From her father’s perspective, I’m just the same as every other pioneer-minded man who lands here.
“I reckon I do, sir, and if I don’t, I’ll work until I do.”
“You need some labor work, you can get in touch,” he says. “I know most of everyone around here. Just make sure you keep your hands off my girl until there’s wedding rings being exchanged.”
I cock my head to the side, and lift my tone so I sound curious in an innocent way.
“Why are you so sure I am interested in your daughter?”
He gives me a flat look. “I saw her walk you to the tractor, and I saw you all go behind it. Don’t do that again unless you’ve got a house to offer her.”
“Understood,” I say, giving him a small salute.
“There’s plenty of good men around here, and she’s a good woman. I won’t be giving her away to anybody who doesn’t deserve her. You can be sure of that.”
“I understand, sir,” I say.
“You’ve still got all your fingers too,” he says. “You should be grateful for that, because I’m not sure you deserve ‘em.”
“I will do my best to earn my fingers, sir,” I say. I am enjoying this exchange, even with its violent, threatening undertones. I like this man. I think he likes me too.
* * *
I think about that interaction as I leave.
He didn’t ask me a lot of questions about myself, really.
But he seemed to come to a decision anyway.
Interesting how that happened. A lot of human interaction is done in the spaces between words.

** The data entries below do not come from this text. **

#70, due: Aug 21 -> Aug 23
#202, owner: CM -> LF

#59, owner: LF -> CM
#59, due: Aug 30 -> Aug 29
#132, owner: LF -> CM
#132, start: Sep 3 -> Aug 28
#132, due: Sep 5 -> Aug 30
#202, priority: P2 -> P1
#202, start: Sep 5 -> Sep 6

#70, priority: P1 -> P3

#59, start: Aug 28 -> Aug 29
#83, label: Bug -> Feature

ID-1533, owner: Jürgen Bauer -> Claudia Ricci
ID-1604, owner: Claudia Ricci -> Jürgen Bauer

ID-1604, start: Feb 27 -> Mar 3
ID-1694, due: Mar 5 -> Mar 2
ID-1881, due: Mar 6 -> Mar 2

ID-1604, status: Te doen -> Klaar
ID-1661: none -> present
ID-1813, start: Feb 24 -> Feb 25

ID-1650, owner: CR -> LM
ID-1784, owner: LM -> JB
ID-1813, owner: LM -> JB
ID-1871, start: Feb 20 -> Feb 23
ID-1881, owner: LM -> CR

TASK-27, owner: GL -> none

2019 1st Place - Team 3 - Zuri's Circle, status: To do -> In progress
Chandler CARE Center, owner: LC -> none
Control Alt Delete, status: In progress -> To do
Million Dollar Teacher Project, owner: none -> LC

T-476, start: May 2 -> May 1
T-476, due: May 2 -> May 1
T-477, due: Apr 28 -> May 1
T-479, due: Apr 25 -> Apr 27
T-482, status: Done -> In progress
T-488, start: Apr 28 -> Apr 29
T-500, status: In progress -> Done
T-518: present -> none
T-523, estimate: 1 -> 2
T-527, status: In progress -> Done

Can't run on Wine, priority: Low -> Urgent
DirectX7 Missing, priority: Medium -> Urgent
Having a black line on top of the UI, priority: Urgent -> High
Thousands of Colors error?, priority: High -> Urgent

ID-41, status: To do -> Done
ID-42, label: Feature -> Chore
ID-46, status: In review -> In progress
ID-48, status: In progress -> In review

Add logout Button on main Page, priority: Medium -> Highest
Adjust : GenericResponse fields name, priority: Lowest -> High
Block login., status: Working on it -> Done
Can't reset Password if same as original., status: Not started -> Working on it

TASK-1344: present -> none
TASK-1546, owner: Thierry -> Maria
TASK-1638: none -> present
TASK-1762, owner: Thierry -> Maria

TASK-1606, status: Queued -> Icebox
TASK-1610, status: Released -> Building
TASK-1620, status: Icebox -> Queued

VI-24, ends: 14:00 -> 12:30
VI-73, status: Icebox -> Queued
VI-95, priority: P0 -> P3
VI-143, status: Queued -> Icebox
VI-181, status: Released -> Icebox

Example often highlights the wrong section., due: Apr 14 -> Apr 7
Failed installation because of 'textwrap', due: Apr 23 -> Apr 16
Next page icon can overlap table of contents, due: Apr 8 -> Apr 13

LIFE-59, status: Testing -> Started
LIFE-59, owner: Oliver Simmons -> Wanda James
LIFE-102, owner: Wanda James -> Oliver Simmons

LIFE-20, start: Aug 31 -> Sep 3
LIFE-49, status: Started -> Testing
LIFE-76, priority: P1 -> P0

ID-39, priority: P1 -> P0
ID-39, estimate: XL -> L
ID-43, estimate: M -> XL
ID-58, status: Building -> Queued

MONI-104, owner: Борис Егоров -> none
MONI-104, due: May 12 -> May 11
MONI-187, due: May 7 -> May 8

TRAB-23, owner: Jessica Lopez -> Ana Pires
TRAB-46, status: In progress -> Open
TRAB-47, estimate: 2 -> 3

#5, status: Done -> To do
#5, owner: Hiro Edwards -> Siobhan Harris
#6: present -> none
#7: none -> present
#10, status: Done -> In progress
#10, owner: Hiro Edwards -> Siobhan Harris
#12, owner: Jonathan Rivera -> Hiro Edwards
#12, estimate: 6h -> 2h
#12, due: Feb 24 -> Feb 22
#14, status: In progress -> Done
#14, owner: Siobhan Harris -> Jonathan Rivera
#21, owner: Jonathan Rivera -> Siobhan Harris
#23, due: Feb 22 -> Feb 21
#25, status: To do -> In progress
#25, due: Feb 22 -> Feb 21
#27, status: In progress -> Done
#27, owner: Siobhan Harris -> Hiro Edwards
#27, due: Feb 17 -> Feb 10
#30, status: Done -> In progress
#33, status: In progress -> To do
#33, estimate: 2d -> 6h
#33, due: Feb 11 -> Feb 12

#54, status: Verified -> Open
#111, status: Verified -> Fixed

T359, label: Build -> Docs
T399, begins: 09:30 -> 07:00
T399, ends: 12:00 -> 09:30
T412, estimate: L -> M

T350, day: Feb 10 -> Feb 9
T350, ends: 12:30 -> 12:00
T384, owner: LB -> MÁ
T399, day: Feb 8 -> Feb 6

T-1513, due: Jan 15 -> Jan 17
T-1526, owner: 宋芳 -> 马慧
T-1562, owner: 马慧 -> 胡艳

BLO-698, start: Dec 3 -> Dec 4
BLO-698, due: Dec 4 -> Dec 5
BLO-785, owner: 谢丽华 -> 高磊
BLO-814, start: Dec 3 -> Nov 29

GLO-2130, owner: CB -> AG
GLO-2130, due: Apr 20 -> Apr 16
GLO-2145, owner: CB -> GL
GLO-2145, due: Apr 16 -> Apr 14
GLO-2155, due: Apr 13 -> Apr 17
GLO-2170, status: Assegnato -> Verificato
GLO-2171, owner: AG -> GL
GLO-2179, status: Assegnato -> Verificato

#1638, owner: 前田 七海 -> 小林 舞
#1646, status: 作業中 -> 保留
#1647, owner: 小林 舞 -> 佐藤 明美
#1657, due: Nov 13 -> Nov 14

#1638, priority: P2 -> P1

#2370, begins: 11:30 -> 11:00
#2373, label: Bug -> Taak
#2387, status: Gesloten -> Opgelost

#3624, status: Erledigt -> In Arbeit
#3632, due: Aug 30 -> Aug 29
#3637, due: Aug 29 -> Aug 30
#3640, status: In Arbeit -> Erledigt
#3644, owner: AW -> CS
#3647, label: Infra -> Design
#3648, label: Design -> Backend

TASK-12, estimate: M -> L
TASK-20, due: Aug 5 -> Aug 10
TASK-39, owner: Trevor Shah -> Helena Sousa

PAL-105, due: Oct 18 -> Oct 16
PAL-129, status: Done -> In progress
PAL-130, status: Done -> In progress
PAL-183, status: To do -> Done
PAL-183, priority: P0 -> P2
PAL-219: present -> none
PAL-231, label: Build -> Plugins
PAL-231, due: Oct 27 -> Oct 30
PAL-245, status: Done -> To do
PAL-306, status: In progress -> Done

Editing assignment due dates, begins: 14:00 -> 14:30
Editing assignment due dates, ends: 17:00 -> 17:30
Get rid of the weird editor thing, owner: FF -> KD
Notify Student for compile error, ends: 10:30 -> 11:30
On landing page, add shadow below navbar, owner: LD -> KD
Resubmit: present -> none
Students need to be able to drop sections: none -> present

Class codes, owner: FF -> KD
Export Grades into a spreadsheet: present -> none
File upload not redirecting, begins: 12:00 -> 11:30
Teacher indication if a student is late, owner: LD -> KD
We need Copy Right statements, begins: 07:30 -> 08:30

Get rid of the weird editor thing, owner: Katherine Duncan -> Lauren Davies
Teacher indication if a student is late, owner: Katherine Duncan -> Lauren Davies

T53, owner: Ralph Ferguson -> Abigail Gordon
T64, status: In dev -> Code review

Especially where men are concerned. You get sized up in an instant.
I really thought that I was going to have a hard time dealing with the basics of the human experience, being surrounded by limited beings who do not know how to properly live.
But now that I find myself immersed in their world, I am surprised by their sophistication.
There is more in the subtleties of their communication than I would have ever imagined.